Records for the task START

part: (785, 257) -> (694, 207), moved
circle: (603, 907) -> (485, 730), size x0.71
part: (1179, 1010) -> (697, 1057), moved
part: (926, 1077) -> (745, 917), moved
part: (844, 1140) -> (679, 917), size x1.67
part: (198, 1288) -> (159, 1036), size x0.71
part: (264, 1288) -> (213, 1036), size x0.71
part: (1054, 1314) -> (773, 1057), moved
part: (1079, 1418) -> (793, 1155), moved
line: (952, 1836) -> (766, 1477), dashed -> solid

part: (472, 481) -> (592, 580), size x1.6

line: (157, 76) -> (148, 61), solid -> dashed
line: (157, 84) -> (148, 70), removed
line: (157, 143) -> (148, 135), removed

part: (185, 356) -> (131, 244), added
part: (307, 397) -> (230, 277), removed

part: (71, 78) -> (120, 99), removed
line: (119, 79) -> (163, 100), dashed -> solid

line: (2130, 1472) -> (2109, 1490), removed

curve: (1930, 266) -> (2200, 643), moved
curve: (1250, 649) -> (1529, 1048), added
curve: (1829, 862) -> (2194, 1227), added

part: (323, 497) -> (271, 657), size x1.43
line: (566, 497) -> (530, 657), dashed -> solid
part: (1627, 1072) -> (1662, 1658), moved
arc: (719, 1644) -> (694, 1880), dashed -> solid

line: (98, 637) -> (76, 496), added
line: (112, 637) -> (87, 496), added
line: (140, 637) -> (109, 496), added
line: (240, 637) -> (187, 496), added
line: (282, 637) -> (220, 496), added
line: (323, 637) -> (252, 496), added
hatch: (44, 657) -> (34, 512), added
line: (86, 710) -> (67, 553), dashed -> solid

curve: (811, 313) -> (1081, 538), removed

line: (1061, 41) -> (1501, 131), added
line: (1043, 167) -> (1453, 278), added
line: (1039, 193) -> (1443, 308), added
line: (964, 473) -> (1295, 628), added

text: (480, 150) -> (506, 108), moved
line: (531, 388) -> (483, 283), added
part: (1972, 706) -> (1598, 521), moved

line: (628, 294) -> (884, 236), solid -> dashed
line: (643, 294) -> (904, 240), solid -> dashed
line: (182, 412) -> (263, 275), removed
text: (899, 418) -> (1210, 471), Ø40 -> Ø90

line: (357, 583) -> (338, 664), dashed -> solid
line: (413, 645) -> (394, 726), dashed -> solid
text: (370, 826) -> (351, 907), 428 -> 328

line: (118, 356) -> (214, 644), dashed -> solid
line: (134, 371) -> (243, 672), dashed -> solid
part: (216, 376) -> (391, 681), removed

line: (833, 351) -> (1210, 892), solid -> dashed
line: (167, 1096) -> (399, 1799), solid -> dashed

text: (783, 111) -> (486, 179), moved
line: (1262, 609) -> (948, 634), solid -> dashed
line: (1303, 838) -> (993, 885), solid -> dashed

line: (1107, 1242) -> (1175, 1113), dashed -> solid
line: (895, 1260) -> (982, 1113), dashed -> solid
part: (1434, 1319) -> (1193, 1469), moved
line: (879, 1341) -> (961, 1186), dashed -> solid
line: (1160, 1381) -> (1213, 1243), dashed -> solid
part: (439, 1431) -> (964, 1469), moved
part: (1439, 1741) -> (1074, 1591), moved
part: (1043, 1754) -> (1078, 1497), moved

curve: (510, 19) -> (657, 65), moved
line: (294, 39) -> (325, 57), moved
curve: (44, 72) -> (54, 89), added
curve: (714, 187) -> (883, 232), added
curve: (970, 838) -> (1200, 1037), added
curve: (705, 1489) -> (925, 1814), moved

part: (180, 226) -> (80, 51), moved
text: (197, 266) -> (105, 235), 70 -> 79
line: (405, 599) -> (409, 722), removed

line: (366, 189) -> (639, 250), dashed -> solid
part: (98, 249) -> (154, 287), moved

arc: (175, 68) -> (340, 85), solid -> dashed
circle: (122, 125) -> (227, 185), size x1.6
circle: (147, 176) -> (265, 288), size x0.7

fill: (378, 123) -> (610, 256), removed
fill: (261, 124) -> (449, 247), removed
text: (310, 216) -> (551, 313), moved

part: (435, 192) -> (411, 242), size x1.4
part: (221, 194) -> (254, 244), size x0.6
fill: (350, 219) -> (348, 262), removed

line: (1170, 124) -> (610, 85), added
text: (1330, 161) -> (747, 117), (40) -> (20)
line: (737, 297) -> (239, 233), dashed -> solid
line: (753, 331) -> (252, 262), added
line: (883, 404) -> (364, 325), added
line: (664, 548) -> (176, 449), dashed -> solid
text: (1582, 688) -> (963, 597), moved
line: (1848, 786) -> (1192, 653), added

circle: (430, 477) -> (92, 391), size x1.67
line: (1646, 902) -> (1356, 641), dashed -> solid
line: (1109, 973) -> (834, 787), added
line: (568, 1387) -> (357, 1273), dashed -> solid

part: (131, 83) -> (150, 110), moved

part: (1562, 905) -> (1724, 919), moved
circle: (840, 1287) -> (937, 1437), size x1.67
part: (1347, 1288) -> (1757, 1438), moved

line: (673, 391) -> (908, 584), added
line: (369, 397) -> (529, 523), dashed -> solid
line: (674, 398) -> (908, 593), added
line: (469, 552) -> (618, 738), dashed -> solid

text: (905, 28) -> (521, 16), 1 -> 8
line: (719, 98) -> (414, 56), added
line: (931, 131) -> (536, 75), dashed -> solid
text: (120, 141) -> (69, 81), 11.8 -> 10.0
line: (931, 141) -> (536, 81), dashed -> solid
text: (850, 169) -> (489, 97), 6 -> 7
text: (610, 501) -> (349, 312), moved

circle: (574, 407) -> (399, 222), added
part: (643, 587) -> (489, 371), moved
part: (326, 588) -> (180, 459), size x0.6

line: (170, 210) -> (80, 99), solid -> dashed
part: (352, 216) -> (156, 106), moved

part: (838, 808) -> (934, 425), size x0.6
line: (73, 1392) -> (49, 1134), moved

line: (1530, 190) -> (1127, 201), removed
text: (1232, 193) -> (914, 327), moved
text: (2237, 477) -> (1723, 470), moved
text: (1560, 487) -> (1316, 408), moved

Records for the task END

Task item:
Repeat the data exactly. Leave nothing out.

Result:
part: (785, 257) -> (694, 207), moved
circle: (603, 907) -> (485, 730), size x0.71
part: (1179, 1010) -> (697, 1057), moved
part: (926, 1077) -> (745, 917), moved
part: (844, 1140) -> (679, 917), size x1.67
part: (198, 1288) -> (159, 1036), size x0.71
part: (264, 1288) -> (213, 1036), size x0.71
part: (1054, 1314) -> (773, 1057), moved
part: (1079, 1418) -> (793, 1155), moved
line: (952, 1836) -> (766, 1477), dashed -> solid

part: (472, 481) -> (592, 580), size x1.6

line: (157, 76) -> (148, 61), solid -> dashed
line: (157, 84) -> (148, 70), removed
line: (157, 143) -> (148, 135), removed

part: (185, 356) -> (131, 244), added
part: (307, 397) -> (230, 277), removed

part: (71, 78) -> (120, 99), removed
line: (119, 79) -> (163, 100), dashed -> solid

line: (2130, 1472) -> (2109, 1490), removed

curve: (1930, 266) -> (2200, 643), moved
curve: (1250, 649) -> (1529, 1048), added
curve: (1829, 862) -> (2194, 1227), added

part: (323, 497) -> (271, 657), size x1.43
line: (566, 497) -> (530, 657), dashed -> solid
part: (1627, 1072) -> (1662, 1658), moved
arc: (719, 1644) -> (694, 1880), dashed -> solid

line: (98, 637) -> (76, 496), added
line: (112, 637) -> (87, 496), added
line: (140, 637) -> (109, 496), added
line: (240, 637) -> (187, 496), added
line: (282, 637) -> (220, 496), added
line: (323, 637) -> (252, 496), added
hatch: (44, 657) -> (34, 512), added
line: (86, 710) -> (67, 553), dashed -> solid

curve: (811, 313) -> (1081, 538), removed

line: (1061, 41) -> (1501, 131), added
line: (1043, 167) -> (1453, 278), added
line: (1039, 193) -> (1443, 308), added
line: (964, 473) -> (1295, 628), added

text: (480, 150) -> (506, 108), moved
line: (531, 388) -> (483, 283), added
part: (1972, 706) -> (1598, 521), moved

line: (628, 294) -> (884, 236), solid -> dashed
line: (643, 294) -> (904, 240), solid -> dashed
line: (182, 412) -> (263, 275), removed
text: (899, 418) -> (1210, 471), Ø40 -> Ø90

line: (357, 583) -> (338, 664), dashed -> solid
line: (413, 645) -> (394, 726), dashed -> solid
text: (370, 826) -> (351, 907), 428 -> 328

line: (118, 356) -> (214, 644), dashed -> solid
line: (134, 371) -> (243, 672), dashed -> solid
part: (216, 376) -> (391, 681), removed

line: (833, 351) -> (1210, 892), solid -> dashed
line: (167, 1096) -> (399, 1799), solid -> dashed

text: (783, 111) -> (486, 179), moved
line: (1262, 609) -> (948, 634), solid -> dashed
line: (1303, 838) -> (993, 885), solid -> dashed

line: (1107, 1242) -> (1175, 1113), dashed -> solid
line: (895, 1260) -> (982, 1113), dashed -> solid
part: (1434, 1319) -> (1193, 1469), moved
line: (879, 1341) -> (961, 1186), dashed -> solid
line: (1160, 1381) -> (1213, 1243), dashed -> solid
part: (439, 1431) -> (964, 1469), moved
part: (1439, 1741) -> (1074, 1591), moved
part: (1043, 1754) -> (1078, 1497), moved

curve: (510, 19) -> (657, 65), moved
line: (294, 39) -> (325, 57), moved
curve: (44, 72) -> (54, 89), added
curve: (714, 187) -> (883, 232), added
curve: (970, 838) -> (1200, 1037), added
curve: (705, 1489) -> (925, 1814), moved

part: (180, 226) -> (80, 51), moved
text: (197, 266) -> (105, 235), 70 -> 79
line: (405, 599) -> (409, 722), removed

line: (366, 189) -> (639, 250), dashed -> solid
part: (98, 249) -> (154, 287), moved

arc: (175, 68) -> (340, 85), solid -> dashed
circle: (122, 125) -> (227, 185), size x1.6
circle: (147, 176) -> (265, 288), size x0.7

fill: (378, 123) -> (610, 256), removed
fill: (261, 124) -> (449, 247), removed
text: (310, 216) -> (551, 313), moved

part: (435, 192) -> (411, 242), size x1.4
part: (221, 194) -> (254, 244), size x0.6
fill: (350, 219) -> (348, 262), removed

line: (1170, 124) -> (610, 85), added
text: (1330, 161) -> (747, 117), (40) -> (20)
line: (737, 297) -> (239, 233), dashed -> solid
line: (753, 331) -> (252, 262), added
line: (883, 404) -> (364, 325), added
line: (664, 548) -> (176, 449), dashed -> solid
text: (1582, 688) -> (963, 597), moved
line: (1848, 786) -> (1192, 653), added

circle: (430, 477) -> (92, 391), size x1.67
line: (1646, 902) -> (1356, 641), dashed -> solid
line: (1109, 973) -> (834, 787), added
line: (568, 1387) -> (357, 1273), dashed -> solid

part: (131, 83) -> (150, 110), moved

part: (1562, 905) -> (1724, 919), moved
circle: (840, 1287) -> (937, 1437), size x1.67
part: (1347, 1288) -> (1757, 1438), moved

line: (673, 391) -> (908, 584), added
line: (369, 397) -> (529, 523), dashed -> solid
line: (674, 398) -> (908, 593), added
line: (469, 552) -> (618, 738), dashed -> solid

text: (905, 28) -> (521, 16), 1 -> 8
line: (719, 98) -> (414, 56), added
line: (931, 131) -> (536, 75), dashed -> solid
text: (120, 141) -> (69, 81), 11.8 -> 10.0
line: (931, 141) -> (536, 81), dashed -> solid
text: (850, 169) -> (489, 97), 6 -> 7
text: (610, 501) -> (349, 312), moved

circle: (574, 407) -> (399, 222), added
part: (643, 587) -> (489, 371), moved
part: (326, 588) -> (180, 459), size x0.6

line: (170, 210) -> (80, 99), solid -> dashed
part: (352, 216) -> (156, 106), moved

part: (838, 808) -> (934, 425), size x0.6
line: (73, 1392) -> (49, 1134), moved

line: (1530, 190) -> (1127, 201), removed
text: (1232, 193) -> (914, 327), moved
text: (2237, 477) -> (1723, 470), moved
text: (1560, 487) -> (1316, 408), moved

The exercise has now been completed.